Tuesday 20 November 2007

Glengoyne 17 yo (Wo-o-oh, sweet child of mine)

This whisky is just... wow. It's a brilliant digestif, and certainly better than any sherry, cognac or brandy I've ever tasted. It beats calvados, ouzo and any beer out there (sorry, my pint of black gold, but you've been surpassed) as an after-dessert tipple. However, given the flavour profile, the objective of this particular exercise in whisky and food pairing is to make this whisky the dessert itself.

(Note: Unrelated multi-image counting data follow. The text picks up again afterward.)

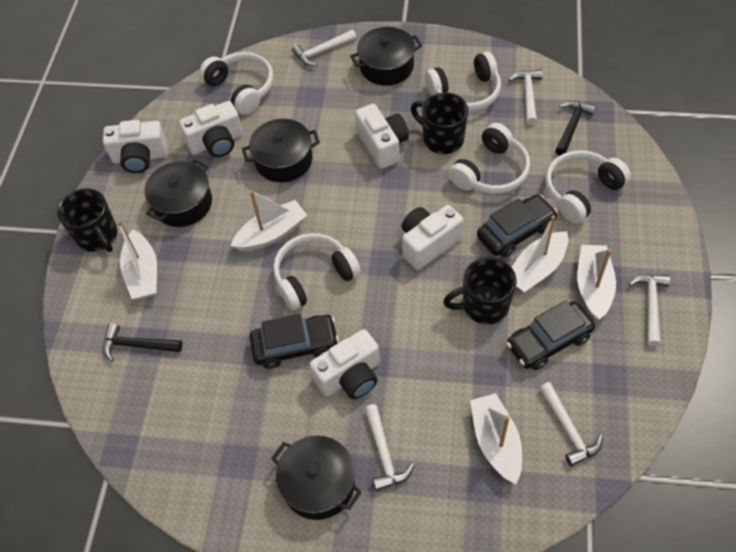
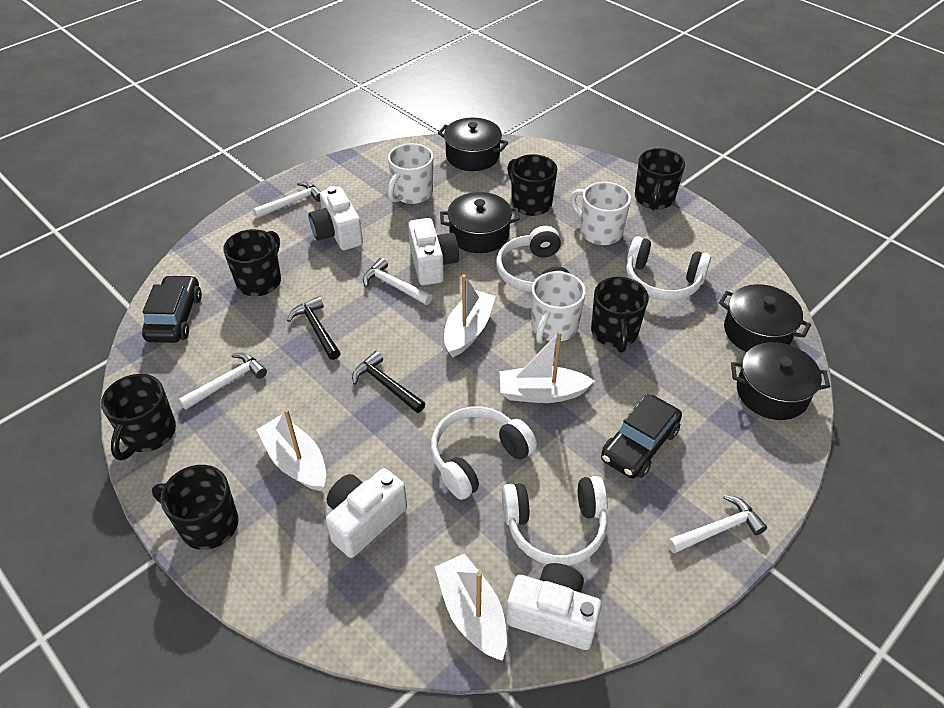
black car: [250,314,339,369] [477,194,558,258] [506,300,595,370] = 3 -> [142,275,202,343] [601,394,682,478] = 2
black mug: [57,188,117,252] [411,92,468,154] [443,257,517,325] = 3 -> [101,374,176,460] [152,465,238,550] [223,229,281,296] [507,154,557,216] [591,277,649,353] [635,148,685,210] = 6
white boat: [117,220,157,299] [231,190,307,251] [470,393,522,484] [511,215,568,292] [577,245,616,320] = 5 -> [256,409,326,491] [435,553,507,661] [444,274,496,358] [500,331,595,403] = 4
white camera: [103,120,167,173] [179,101,243,157] [309,329,380,399] [355,104,409,169] [402,205,463,270] = 5 -> [308,186,363,250] [326,468,407,558] [408,218,459,285] [506,563,601,650] = 4
white hammer: [292,30,356,66] [365,404,414,491] [508,69,542,125] [540,382,603,467] [629,274,670,347] = 5 -> [179,353,267,410] [253,182,321,218] [363,258,433,305] [668,495,767,554] = 4
white headphones: [199,52,274,115] [273,233,361,310] [425,51,501,112] [449,123,530,194] [545,150,631,223] = 5 -> [431,406,537,500] [496,226,569,292] [502,476,607,566] [626,236,711,301] = 4
white mug: none = 0 -> [388,143,433,204] [531,271,586,344] [570,182,631,245] = 3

My trusty tasting notebook says:

Glengoyne 17 yo (OB)
Single malt - Highlands
Orange honey gold
43% ABV


Nose: Chocolate covered raisins, dark chocolate and oak. Grapes and apricots. Some faint minty, grassy notes.
Mouthfeel: Thick and viscous.
Taste: Sweet, winey and rich. Chocolate and grappa. Sweet, juicy California raisins.
Finish: Medium length, salty and sweet. Coffee and toast. Chocolate bonbons.

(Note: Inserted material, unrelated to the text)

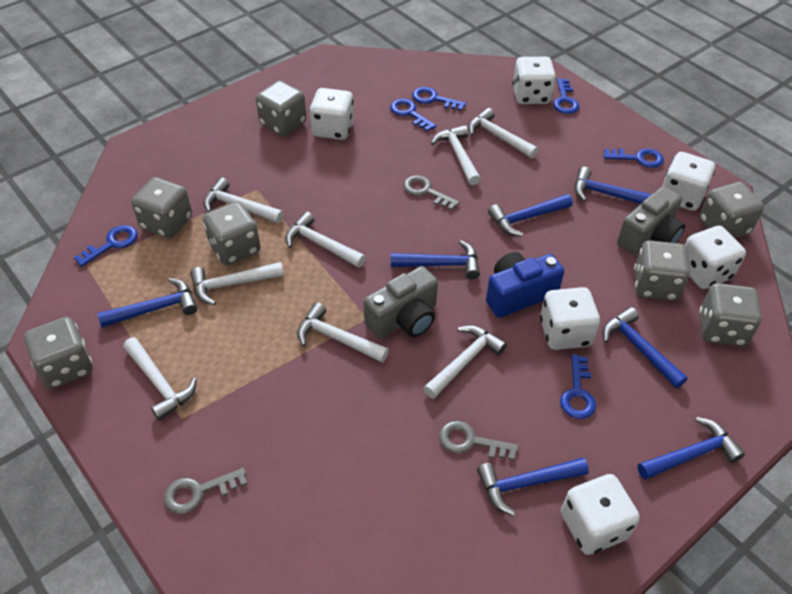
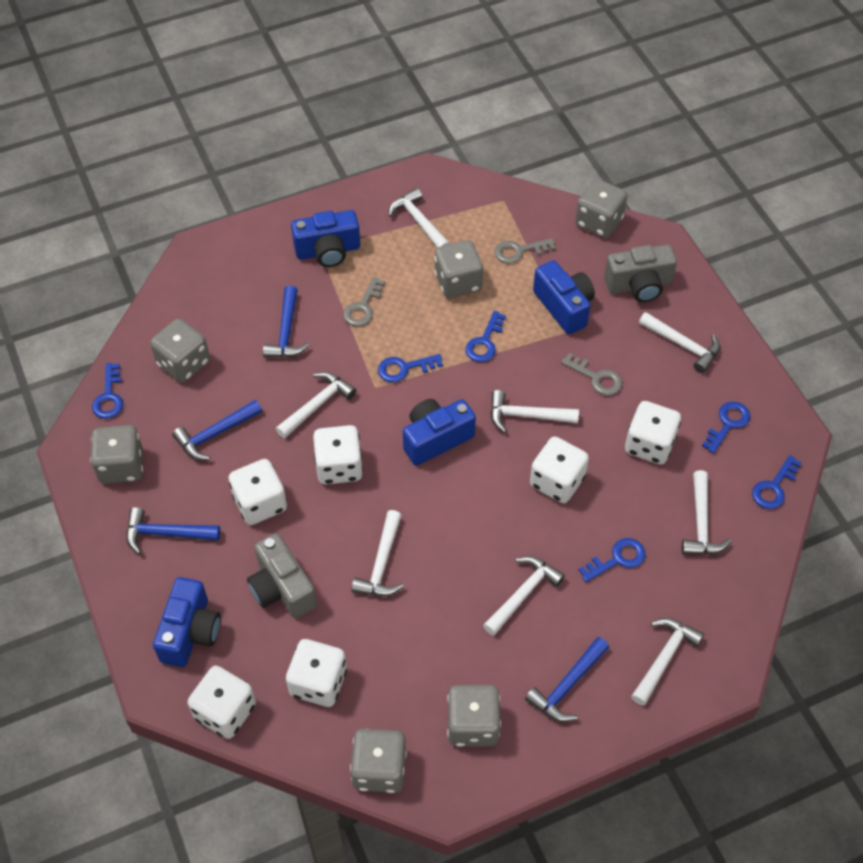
blue camera: [486,252,564,318] = 1 -> [153,577,221,667] [291,210,360,267] [403,399,476,466] [533,260,595,334] = 4
blue hammer: [98,278,197,328] [391,240,480,279] [477,458,589,516] [488,194,572,237] [575,167,652,204] [602,307,688,388] [637,417,745,480] = 7 -> [126,507,220,554] [172,400,262,460] [263,286,309,358] [525,637,609,722] = 4
grey dice: [24,317,93,389] [132,177,192,238] [203,201,260,265] [256,80,307,136] [634,240,690,301] [699,182,764,238] [699,283,762,346] = 7 -> [90,425,143,484] [150,319,210,383] [350,729,407,793] [434,240,483,298] [447,685,501,747] [575,179,628,238] = 6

And so on to the experiments. There must be there must be a dessert out there that will fit this whisky like a glove.

1. Chinese white pear.

While I was initially considering warm dairy-based desserts as a complement to the chocolate and oak notes, my nose caught the scent of two ripe Chinese pears in my fruit basket. Definitely worth a try. These pears have firm juicy white flesh, and taste like a cross between pear, apple and orange. The juice is sweet and fragrant, almost floral, with a tartness at the finish. It changes the flavour profile of the Glengoyne, toning down the chocolaty notes and transforming the oak and raisin into something savoury, almost rancio. Cheddar and boiled beef notes appear, followed immediately by apple cores, woody and bitter. Very interesting - probably takes some getting used to. Better than the whisky alone? I can't decide.

2. Sticky toffee pudding.

I chose this as a generic warm dessert to see how that goes with the Glengoyne. Oak, raisin, and sweet luscious sticky toffee pudding - sounds like a match made in heaven. Well, almost. There are good bits and bad bits.

The good bits first. The sticky toffee pudding mutes the Glengoyne's natural sweetness, making it wine-like and oaky. This is very powerful - the whisky actually tastes like an oak-laden Cabernet Sauvignon, with spicy chocolate cherry notes. It shows how much oak actually hides within this Glengoyne expression.

Now the bad bits - the heat of the pudding (cold sticky toffee pudding just doesn't work) evaporates the alcohol in the whisky very quickly. It really prickles, like good wasabi (the usual remedy for wasabi works too - open one's mouth). Not particularly unpleasant, but probably not my bag. Slightly cooled pudding works better whisky-wise, but the pudding isn't as good.

3. Chocolate ice cream.

After the generic warm dessert comes the generic cold dessert. I chose chocolate flavour to see whether or not I could develop the winey richness of the whisky. Heat seems to make the chocolate and fruit pop out, perhaps cold can mute these notes.

Unfortunately, with the ice cream, the Glengoyne tastes a little flat. The oak has become quite subtle, fainter than when drunk neat. Not much spice either, just alcohol and sugar. The chocolate ice cream acquires a fruity tang though, which is quite tasty.

And the winner is...

I think the most interesting combination is the pear, as it changes the Glengoyne into something different and unusual. As a dessert however, it doesn't work very well. Perhaps as an amuse bouche, or even an aperitif, but not as a dessert. The other two desserts are not noticeably improved by the whisky, nor is the whisky improved by them. So Glengoyne 17 yo remains unpaired, best and most delicious as a dram on its own.